[Collection entries]

──────

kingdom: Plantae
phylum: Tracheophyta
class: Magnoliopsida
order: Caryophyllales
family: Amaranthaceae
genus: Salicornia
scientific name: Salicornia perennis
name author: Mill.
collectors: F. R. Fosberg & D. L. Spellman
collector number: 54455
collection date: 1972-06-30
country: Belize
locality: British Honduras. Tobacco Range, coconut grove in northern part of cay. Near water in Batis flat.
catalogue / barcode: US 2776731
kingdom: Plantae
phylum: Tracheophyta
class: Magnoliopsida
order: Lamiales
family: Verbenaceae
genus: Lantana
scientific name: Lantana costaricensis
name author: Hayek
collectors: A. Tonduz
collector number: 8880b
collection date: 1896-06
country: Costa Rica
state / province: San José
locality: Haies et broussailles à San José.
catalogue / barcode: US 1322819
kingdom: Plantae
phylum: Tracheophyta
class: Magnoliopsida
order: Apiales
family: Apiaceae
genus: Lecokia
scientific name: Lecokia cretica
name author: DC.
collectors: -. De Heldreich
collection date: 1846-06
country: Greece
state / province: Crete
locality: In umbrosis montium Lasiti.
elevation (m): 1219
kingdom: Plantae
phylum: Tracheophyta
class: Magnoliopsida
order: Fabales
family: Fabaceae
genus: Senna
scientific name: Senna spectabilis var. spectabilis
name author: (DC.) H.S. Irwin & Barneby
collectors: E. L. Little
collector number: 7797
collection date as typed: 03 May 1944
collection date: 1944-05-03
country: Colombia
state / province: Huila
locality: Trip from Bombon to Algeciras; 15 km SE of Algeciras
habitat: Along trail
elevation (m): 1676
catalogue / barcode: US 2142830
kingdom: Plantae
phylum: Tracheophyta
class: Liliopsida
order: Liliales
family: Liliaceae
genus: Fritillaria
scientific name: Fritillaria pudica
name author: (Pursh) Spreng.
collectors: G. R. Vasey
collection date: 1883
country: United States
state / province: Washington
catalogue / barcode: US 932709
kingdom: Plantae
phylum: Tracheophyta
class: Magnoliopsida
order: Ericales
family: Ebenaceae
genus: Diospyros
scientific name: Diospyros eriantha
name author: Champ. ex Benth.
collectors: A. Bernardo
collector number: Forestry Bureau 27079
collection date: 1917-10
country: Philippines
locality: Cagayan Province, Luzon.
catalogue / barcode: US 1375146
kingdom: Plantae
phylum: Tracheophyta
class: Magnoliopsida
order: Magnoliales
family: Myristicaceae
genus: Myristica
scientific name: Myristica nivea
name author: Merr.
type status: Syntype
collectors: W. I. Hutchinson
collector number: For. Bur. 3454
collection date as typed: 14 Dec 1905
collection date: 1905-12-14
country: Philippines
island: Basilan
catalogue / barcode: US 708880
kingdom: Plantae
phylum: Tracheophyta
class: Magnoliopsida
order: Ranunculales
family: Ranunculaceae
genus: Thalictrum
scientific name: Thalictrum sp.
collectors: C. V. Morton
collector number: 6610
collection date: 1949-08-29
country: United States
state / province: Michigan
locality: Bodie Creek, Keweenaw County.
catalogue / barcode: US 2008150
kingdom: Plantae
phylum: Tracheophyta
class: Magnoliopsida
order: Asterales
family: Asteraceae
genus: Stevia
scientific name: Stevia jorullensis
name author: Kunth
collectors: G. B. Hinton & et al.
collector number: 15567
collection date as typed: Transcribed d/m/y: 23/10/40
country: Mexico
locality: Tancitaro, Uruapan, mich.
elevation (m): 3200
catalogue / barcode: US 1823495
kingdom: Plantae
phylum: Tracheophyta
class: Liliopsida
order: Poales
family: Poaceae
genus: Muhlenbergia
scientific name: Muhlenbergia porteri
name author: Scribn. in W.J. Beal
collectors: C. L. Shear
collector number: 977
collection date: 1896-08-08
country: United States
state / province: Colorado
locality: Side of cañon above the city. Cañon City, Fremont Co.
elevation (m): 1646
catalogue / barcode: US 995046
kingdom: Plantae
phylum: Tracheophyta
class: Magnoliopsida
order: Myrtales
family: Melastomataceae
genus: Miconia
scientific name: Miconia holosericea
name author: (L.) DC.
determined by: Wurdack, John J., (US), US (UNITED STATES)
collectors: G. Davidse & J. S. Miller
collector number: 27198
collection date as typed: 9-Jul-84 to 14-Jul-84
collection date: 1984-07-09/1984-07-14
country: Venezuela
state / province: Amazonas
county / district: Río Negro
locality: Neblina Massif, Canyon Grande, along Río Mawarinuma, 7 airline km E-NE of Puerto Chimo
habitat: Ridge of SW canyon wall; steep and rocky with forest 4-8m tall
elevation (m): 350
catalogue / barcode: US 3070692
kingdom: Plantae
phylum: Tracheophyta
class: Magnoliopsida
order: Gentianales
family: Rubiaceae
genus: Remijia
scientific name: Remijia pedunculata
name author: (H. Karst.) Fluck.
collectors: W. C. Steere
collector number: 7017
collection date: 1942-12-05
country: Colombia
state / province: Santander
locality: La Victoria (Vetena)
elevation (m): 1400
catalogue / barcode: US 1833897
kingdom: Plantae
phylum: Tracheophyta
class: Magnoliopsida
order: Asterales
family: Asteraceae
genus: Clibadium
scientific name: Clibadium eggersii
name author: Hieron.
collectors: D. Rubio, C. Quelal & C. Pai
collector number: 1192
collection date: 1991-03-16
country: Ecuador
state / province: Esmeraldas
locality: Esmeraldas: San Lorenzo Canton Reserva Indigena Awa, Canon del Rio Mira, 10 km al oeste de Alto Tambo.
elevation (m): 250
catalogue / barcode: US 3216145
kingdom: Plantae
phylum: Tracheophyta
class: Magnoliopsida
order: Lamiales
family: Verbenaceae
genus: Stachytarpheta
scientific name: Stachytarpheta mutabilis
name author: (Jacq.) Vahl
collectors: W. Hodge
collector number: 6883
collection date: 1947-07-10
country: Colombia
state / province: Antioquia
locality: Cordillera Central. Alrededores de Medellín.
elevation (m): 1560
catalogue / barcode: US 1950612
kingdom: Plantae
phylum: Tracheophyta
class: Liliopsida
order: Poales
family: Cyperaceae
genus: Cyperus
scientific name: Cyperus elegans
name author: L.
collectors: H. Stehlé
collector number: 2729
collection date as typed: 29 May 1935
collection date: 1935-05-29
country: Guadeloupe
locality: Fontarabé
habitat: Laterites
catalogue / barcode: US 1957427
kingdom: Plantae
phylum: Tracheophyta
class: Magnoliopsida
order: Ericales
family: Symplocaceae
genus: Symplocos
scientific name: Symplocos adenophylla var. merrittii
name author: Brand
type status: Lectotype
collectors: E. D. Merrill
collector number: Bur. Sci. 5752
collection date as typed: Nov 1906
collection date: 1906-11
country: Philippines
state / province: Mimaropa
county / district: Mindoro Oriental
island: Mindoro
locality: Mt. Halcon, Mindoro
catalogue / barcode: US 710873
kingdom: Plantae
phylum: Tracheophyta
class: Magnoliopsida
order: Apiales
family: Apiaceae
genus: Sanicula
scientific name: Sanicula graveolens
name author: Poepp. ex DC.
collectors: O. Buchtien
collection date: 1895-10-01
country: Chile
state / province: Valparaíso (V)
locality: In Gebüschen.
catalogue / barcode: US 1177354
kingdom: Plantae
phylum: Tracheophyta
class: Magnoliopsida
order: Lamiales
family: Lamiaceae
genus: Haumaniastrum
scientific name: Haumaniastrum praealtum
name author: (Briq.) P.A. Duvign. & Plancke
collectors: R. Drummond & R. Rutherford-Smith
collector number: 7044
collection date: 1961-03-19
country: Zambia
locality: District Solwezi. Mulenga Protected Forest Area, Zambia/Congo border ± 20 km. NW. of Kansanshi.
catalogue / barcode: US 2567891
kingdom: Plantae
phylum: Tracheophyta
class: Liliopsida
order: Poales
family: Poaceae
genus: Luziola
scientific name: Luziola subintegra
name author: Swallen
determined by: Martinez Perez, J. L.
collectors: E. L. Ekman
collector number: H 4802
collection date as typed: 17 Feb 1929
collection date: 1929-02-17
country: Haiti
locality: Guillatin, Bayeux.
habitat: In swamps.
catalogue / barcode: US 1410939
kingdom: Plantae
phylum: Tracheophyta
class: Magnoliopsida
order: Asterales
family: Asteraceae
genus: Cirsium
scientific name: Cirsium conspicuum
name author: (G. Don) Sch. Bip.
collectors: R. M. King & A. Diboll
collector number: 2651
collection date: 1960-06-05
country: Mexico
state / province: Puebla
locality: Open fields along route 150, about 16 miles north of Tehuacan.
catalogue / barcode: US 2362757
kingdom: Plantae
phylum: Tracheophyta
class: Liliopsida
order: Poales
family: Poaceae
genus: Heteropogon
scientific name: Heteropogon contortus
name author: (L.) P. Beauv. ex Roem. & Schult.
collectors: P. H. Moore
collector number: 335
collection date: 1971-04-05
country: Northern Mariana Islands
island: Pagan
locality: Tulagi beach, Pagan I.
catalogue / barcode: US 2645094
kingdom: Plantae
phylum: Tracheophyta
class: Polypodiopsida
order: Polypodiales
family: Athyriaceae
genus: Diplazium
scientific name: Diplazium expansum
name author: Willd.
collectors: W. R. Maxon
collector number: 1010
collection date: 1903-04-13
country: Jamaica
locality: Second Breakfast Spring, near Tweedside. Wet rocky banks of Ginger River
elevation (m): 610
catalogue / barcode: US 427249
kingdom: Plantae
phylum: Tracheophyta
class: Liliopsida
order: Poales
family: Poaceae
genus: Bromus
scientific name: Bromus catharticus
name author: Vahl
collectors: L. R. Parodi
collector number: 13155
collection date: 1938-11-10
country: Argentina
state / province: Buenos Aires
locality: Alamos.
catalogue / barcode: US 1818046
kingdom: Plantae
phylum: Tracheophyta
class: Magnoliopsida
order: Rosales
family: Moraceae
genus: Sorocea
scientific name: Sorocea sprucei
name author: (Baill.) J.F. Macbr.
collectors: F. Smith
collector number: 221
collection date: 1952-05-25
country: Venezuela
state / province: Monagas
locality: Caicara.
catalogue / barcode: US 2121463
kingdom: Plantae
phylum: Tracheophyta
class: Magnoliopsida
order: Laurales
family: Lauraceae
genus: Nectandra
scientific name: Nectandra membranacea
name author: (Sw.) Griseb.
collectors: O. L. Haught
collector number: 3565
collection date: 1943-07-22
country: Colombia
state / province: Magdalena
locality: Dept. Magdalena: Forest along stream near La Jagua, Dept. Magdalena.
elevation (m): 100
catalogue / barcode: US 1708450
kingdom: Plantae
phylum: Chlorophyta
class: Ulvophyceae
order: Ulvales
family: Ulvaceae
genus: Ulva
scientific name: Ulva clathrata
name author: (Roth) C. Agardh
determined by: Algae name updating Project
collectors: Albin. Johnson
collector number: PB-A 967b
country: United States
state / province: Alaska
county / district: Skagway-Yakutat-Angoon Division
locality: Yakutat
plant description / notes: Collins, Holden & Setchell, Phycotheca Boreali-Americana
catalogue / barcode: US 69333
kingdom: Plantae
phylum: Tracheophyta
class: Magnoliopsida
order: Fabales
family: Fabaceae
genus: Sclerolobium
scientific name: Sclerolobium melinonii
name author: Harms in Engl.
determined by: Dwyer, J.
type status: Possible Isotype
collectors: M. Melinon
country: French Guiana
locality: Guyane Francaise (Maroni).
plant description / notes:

──────

-- PROBLEM DESCRIPTION --
Please quote, word for word, the lines of the items starting at the line that contains "collection date: 1906-11" and ending at the line that contains "country: Haiti", including both of those lines.

-- THE OUTPUT --
collection date: 1906-11
country: Philippines
state / province: Mimaropa
county / district: Mindoro Oriental
island: Mindoro
locality: Mt. Halcon, Mindoro
catalogue / barcode: US 710873
kingdom: Plantae
phylum: Tracheophyta
class: Magnoliopsida
order: Apiales
family: Apiaceae
genus: Sanicula
scientific name: Sanicula graveolens
name author: Poepp. ex DC.
collectors: O. Buchtien
collection date: 1895-10-01
country: Chile
state / province: Valparaíso (V)
locality: In Gebüschen.
catalogue / barcode: US 1177354
kingdom: Plantae
phylum: Tracheophyta
class: Magnoliopsida
order: Lamiales
family: Lamiaceae
genus: Haumaniastrum
scientific name: Haumaniastrum praealtum
name author: (Briq.) P.A. Duvign. & Plancke
collectors: R. Drummond & R. Rutherford-Smith
collector number: 7044
collection date: 1961-03-19
country: Zambia
locality: District Solwezi. Mulenga Protected Forest Area, Zambia/Congo border ± 20 km. NW. of Kansanshi.
catalogue / barcode: US 2567891
kingdom: Plantae
phylum: Tracheophyta
class: Liliopsida
order: Poales
family: Poaceae
genus: Luziola
scientific name: Luziola subintegra
name author: Swallen
determined by: Martinez Perez, J. L.
collectors: E. L. Ekman
collector number: H 4802
collection date as typed: 17 Feb 1929
collection date: 1929-02-17
country: Haiti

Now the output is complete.